Nous pourrions rendre compte de ce mouvement de la pensée, mouvement proprement dialectique, en nous référant à Hegel. En effet, celui-ci, traitant de l'histoire de la conscience, part de la situation première de l'homme : il est, comme tout étant, celui qui vit à la manière des choses, des animaux, etc., dans l'immédiateté, il a une existence en-soi. De cette situation, il doit s 'extirper. La pensée doit sortir le soi de soi, elle doit l'arracher à son simple être-en-soi : elle est elle-même un tel arrachement, elle est la parole dans laquelle le penser se sort de lui-même et s'expose.
Il faut briser l'épaisseur compacte de la simple subsistance, que ce soit celle de la pierre, de l'arbre, celle du moi, celle du tout. La subsistance qui se présente comme un premier principe, ou comme un point de départ, n'est en fait qu'un dépôt de la manifestation en son mouvement : un dépôt dans l'être, et un repos dans la pensée. Dissoudre ce dépôt et réveiller ce repos sont la tâche de la pensée, parce que c'est ainsi qu'elle pénètre le mouvement. Il y a là une brisure qui se dessine dans cette résolution qui apporte l'inquiétude. La séparation qu'est en soi la manifestation de soi comme conscience, la démarche vers la conscience de soi –soit ce que Hegel appelle le pour-soi- est chaque fois épreuve singulière. Comme telle, elle est douleur. La douleur –ou le malheur- n'est pas l'universelle séparation, elle n'est pas la douleur d'un grand drame cosmique où tous les êtres seraient emportés et dans lequel, en fin de compte, un sujet universel jouirait du malheur universel. La douleur est précisément l'élément de la singularité de la séparation : car c'est à la singularité et comme singularité que celle-ci advient. Elle advient comme l'altération de sa subsistance, et ainsi comme son soi réveillé dans son altérité : déchirure. Eprouver la douleur est donc s'éprouver singulier : « Plus une nature est élevée, plus elle ressent le malheur 2 » nous dit Hegel dans une formule qui n'est pas sans rappeler celle qui nous occupe. Dans le malheur, je suis sujet, sentiment de moi. A même le malheur, à même mon malheur, je me reconnais séparé et fini, fermé, réduit ou réductible au point même de ma douleur.3 Se savoir tel, ce n'est pas un savoir abstrait, c'est être, concrètement, devant l'insuffisance et l'incomplétude de soi, et par ce manque lui-même être dans le rapport à l'autre, à tout l'autre et à tous les autres dont je manque : c'est déjà être dans le mouvement, c'est devenir. C'est devenir infiniment, jusqu'à la mort aussi bien que jusqu'à la joie. « Un être capable d'avoir en lui la contradiction de soi-même et de la supporter, c'est le sujet –et c'est là ce qui fait son infinité4 » Il s'agit donc de devenir et non pas de rester à un état de passivité, paralysé. Il s'agit de faire advenir le sens, de tenter de conjoindre deux sens opposés, de conserver la chose en l'élevant. Là, on atteint la grandeur. On quitte le désespoir, on le surmonte. « Pensée fait la grandeur de l'homme »

Consignes:
a – Dans l'extrait sur Hegel, quel nom Hegel donne-t-il à la démarche vers la conscience de soi ?
b – Traduisez en anglais cette phrase de l'extrait sur Hegel : « Dans le malheur, je suis sujet, sentiment de moi. »
c – Poursuivez, s'il vous plaît, l'extrait sur Hegel à partir de sa dernière phrase.

Entrées du jeu de données

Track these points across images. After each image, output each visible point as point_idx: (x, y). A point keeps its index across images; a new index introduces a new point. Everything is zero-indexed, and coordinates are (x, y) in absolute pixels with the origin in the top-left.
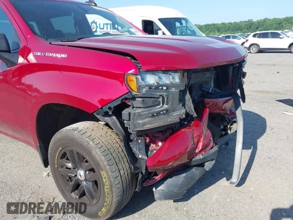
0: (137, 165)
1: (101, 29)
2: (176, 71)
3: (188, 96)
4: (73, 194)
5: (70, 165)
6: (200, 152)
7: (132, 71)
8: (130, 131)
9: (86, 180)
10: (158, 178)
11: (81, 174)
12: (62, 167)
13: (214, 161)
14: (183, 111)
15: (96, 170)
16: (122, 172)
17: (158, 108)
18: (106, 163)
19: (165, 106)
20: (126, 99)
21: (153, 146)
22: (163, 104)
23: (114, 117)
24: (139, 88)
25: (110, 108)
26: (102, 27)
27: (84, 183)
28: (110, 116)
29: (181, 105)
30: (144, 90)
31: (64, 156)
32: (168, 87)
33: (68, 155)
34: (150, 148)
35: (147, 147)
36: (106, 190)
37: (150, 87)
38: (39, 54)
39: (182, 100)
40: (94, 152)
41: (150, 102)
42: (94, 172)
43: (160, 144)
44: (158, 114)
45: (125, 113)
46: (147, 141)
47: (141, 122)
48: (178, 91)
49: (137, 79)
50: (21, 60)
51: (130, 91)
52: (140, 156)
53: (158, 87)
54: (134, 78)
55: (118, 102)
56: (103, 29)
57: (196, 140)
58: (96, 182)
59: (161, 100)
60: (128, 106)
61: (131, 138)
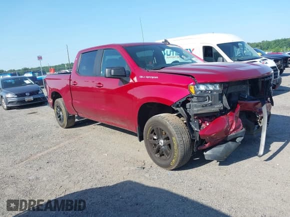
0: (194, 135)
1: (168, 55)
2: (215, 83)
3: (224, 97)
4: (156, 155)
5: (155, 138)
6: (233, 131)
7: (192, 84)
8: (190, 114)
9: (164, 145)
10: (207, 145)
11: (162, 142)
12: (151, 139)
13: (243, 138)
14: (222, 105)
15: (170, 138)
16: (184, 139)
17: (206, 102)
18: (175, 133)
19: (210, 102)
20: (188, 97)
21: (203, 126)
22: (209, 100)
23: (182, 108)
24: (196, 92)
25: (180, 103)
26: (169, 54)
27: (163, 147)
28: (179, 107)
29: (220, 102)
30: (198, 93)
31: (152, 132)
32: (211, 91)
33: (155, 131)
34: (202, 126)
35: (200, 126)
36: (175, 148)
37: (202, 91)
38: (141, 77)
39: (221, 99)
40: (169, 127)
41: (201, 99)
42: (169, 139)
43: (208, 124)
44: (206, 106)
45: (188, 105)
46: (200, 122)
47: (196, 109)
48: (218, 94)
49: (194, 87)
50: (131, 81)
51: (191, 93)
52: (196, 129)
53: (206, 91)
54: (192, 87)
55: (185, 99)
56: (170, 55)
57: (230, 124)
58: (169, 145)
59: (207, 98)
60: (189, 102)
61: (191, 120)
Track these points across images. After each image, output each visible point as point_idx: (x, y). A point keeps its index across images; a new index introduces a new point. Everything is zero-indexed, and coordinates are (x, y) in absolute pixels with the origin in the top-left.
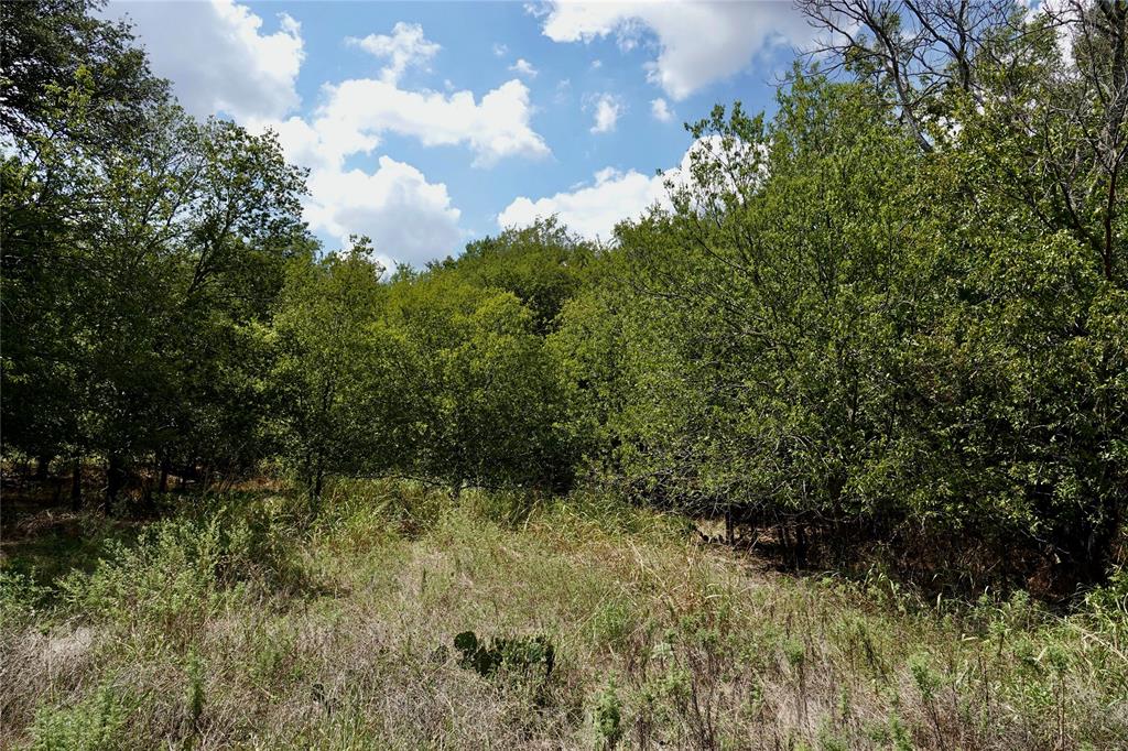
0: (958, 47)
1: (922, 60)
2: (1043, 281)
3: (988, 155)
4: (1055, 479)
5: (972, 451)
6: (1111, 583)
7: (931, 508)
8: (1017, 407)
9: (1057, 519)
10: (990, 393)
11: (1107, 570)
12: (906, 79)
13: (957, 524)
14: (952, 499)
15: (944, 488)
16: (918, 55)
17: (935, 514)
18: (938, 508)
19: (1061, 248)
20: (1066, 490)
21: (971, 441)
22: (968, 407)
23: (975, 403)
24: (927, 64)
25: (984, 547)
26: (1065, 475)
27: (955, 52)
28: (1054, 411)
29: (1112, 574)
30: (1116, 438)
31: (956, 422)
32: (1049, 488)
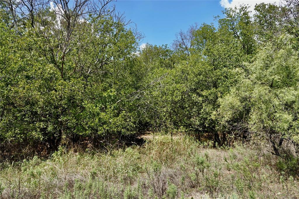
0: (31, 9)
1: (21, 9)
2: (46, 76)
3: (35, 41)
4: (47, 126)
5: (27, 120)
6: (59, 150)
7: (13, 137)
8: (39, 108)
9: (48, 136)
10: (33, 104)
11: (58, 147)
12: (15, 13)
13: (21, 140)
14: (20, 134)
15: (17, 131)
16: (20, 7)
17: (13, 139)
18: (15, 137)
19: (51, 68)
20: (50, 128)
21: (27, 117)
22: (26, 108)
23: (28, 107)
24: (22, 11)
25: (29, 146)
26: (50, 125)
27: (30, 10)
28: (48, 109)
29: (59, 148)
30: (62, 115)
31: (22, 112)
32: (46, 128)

Liste des réponses:
a – Le pour-soi.

b – In unhappiness, I am a subject, a feeling of myself.

c –
Dans le concept d'homme, qu'est-ce qui est décisif ? Est-ce sa dimension corporelle, sa constitution physique ? En tant qu'être vivant, naturel, il est un être organisé, il a des organes remplissant des fonctions vitales. Mais à ce niveau rien ne le distingue des autres. Rien de spécifique ici. Non, et il l'apprend en devenant humain, en quittant la sphère de l'immédiateté sensible et naturelle, en s'arrachant à son état premier, ce qui est décisif, c'est sa faculté de penser. Sans elle, il n'est rien, il ne peut même pas subsister. La pensée fait donc « la grandeur de l'homme », sa dignité. C'est celle-ci qui le sépare de tout autre étant ; il a une dignité qu'il est seul à partager. L'homme ne peut se concevoir, se réduire à sa dimension matérielle, sensible. Le réduire à cela, c'est lui ôter son essence, c'est le réduire à une existence en-soi, à l'état de pierre ou de brute. La brute, c'est l'animal féroce, instinctif ne répondant à aucune conscience, à aucune exigence morale.
Mais, nous dira-t-on, l'homme, c'est cela aussi : un être naturel devant assouvir des besoins !
Certes, mais de quelle manière ? En anticipant sur ce qui suit, répondons à cette objection.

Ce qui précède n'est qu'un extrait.